§ **EXERCISE OBJECTIVE**
Please continue the passage about a family's visit to an orphanage, starting after its last sentence.

Andrew and my parents started playing with other children.  Mario (the boy with Andrew below) is only 9 months old.

We also played with Maria del Rosario, who squealed with delight when Andrew tossed her around. She is only a year old and was all dressed up in a new Christmas outfit.

Our family also got a tour of the apartment.  I was expecting it to be bare, dark and depressing. But it was actually filled with light. The kids also have plenty of toys to play with.

However, I was saddened to learn that many of the kids at the orphanage have parents who are alive. Many of those parents gave up care up their kids to the state because they couldn’t afford to take care of them or because the children have special needs.

§ **STORED DATA**

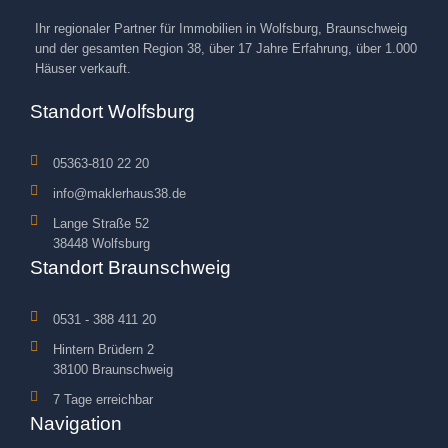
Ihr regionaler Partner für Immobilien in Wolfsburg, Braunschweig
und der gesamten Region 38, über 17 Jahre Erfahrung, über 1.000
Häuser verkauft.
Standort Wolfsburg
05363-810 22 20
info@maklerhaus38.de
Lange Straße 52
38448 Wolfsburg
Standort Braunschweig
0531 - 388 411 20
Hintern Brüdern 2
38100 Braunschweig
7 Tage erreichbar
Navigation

* * *

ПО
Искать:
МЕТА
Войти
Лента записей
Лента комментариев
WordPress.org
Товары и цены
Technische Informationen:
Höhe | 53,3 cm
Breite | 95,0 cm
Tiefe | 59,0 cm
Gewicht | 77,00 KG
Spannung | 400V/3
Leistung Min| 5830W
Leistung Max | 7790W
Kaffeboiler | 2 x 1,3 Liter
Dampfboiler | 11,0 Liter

§ **RESPONSE**
Towards the end of our visit, another boy came to the apartment with a big smile. He immediately gave us all big hugs. He introduced himself as Rene and said he was 13 years old. That hit a nerve with me because I am 13 years old. After he hugged my mom, Rene asked her “¿Me llevas?” We were a little bit confused because in Spanish the verb llevar means to carry.  My mom thought Rene wanted to be carried around the room. Turns out, he wanted to be carried home with us, which was heartbreaking.  When it was time to leave, you can see Rene couldn’t stop hugging us. The photos say it all.

Thinking about the visit, I can honestly say I really loved it. Andrew and my parents did too. I know the children were very happy and felt loved by the time we left. I will never forget the amazing historical sites in Peru. But I can assure you I will also never forget  the feeling of being warmly embraced by the kids in the orphanage, either.